I recently posted a link to an episode of Pipkins in which the anti-hero Hartley Hare uses a Mr Punch-like glove-puppet called Mike in order to 'be naughty' with impunity - hoping, thereby, to 'get away with' the consequences of his actions by blaming them on the puppet.
WmJas Tychonievich has since exposed the deep, indeed metaphysical, implications of this drama; when it is considered that a glove puppet called Michael, controlled by a glove puppet called Hartley, is controlled by an actor called Nigel, who is controlled by a director called Michael (after whom the Punch puppet has been named!) - so that one Michael is actually responsible for the other - and in conclusion Hartley is innocent (as he always claimed)!
Even deeper metaphysical waters are explored by an episode of The Sooty Show.

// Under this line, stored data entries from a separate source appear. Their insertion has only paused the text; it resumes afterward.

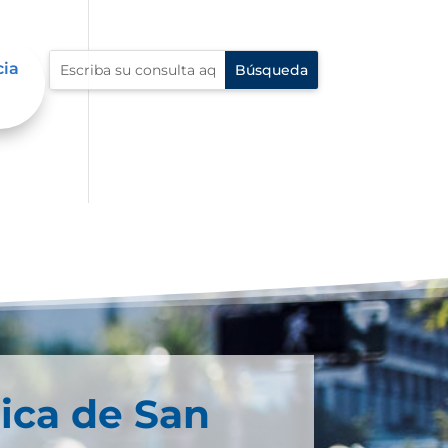
cia
ica de San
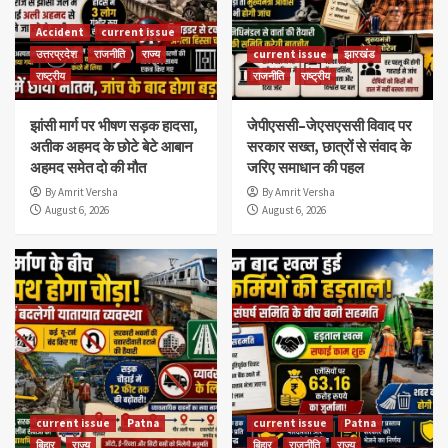
Accident
current issue
उत्तरप्रदेश
राजनीति
राज्य
current issue
झारखंड
राष्ट्रीय
राजनीति
राष्ट्रीय
झांसी मार्ग पर भीषण सड़क हादसा,
जेपीएससी–जेएसएससी विवाद पर
अतीक अहमद के छोटे बेटे आबान
सरकार सख्त, छात्रों से संवाद के
अहमद समेत दो की मौत
जरिए समाधान की पहल
By Amrit Versha
By Amrit Versha
August 6, 2026
August 6, 2026
current issue
Patna
current issue
Patna
बिहार
राज्य
बिहार
राजनीति
राज्य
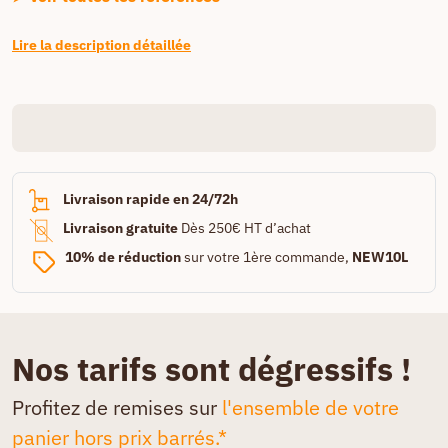
Lire la description détaillée
Livraison rapide en 24/72h
Livraison gratuite
Dès 250€ HT d’achat
10% de réduction
sur votre 1ère commande,
NEW10L
Nos tarifs sont dégressifs !
Profitez de remises sur
l'ensemble de votre
panier hors prix barrés.*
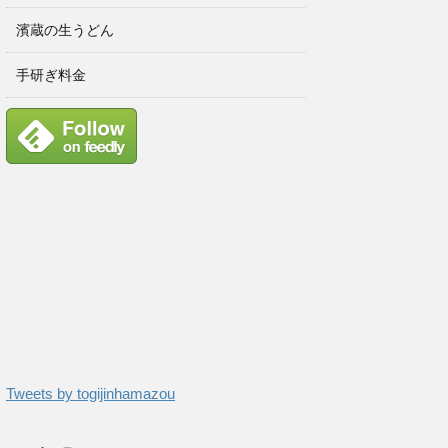
濱蔵の生うどん
手研ぎ料金
Tweets by togijinhamazou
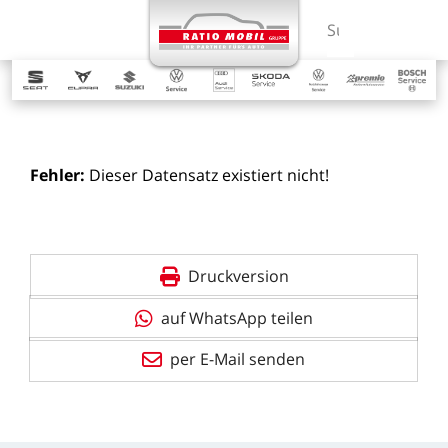
MENÜ
Suchbegriff ein
Fehler:
Dieser
Datensatz
existiert
nicht!
Druckversion
auf WhatsApp teilen
per E-Mail senden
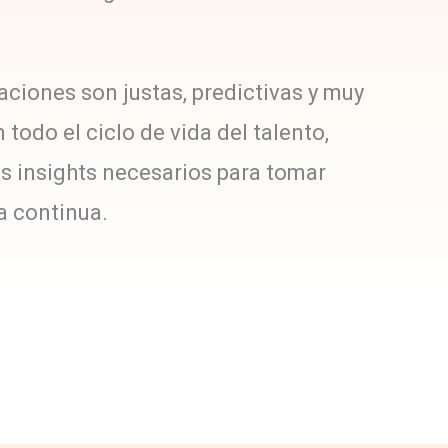
uaciones son justas, predictivas y muy
 todo el ciclo de vida del talento,
s insights necesarios para tomar
a continua.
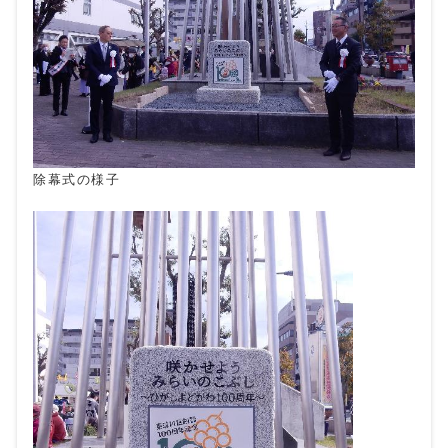
除幕式の様子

This explores what it is that makes an entity alive and 'real'; and does this by means of subtext beneath subtext. There is the primary narrative, and beneath that the awareness of a fictive distinction (the story itself having been written by the puppeteer and participating-actor 'Matthew') between glove puppets accepted as 'real' versus battery-powered automata regarded as 'toys'...
And beneath that already-dizzying multi-layering; lurks a (mostly subliminal and implicit) awareness of the unsatisfactory and inadequate nature of the empirical distinctions that are supposed (in the narrative) to differentiate 'real' from 'toy' (i.e. in the song "This little friend is real" which concludes this episode).
In the end, the viewer is driven to an almost-opposite conclusion than the explicit 'moral of the story'; which conclusion is that 'everything is alive' (and there are no toys) - because, in regarding existence in every aspect, there is always a being somewhere - always at least one consciousness that lies behind all knowledge, purpose, and even the most mechanical-seeming entity and action.
3 comments:
And I thought this stuff wasn't useful...
Yes, Mary Poppins is surely real. How could she not be?
https://www.youtube.com/watch?v=RxNw_4E82D4
This demands a link to your post about Calvin and Hobbes (https://charltonteaching.blogspot.com/2021/06/implications-of-question-is-hobbes.html) -- a memorable complement to your observation here.
And Ben, what a delightful movie. Julie Andrews is beautiful, and the whole story is so charming. It pains me to consider the transformation of Disney. I know, I know, there was always some American sickness in Disney's retelling of tales -- altering endings and perverting the deeper moral points of the folk tales. Still, how we have fallen even from 1960s Americana.
Matthew: "He thinks the dog is real because it's barking? Then he's barking, too -- barking mad!"
Also Matthew: "Listen to him purr as you stroke his soft fur. Yes, this little kitten is real."
And the most disturbing line: "He didn't want to eat sausages because he thought the cute little pig was real!" Imagine thinking that!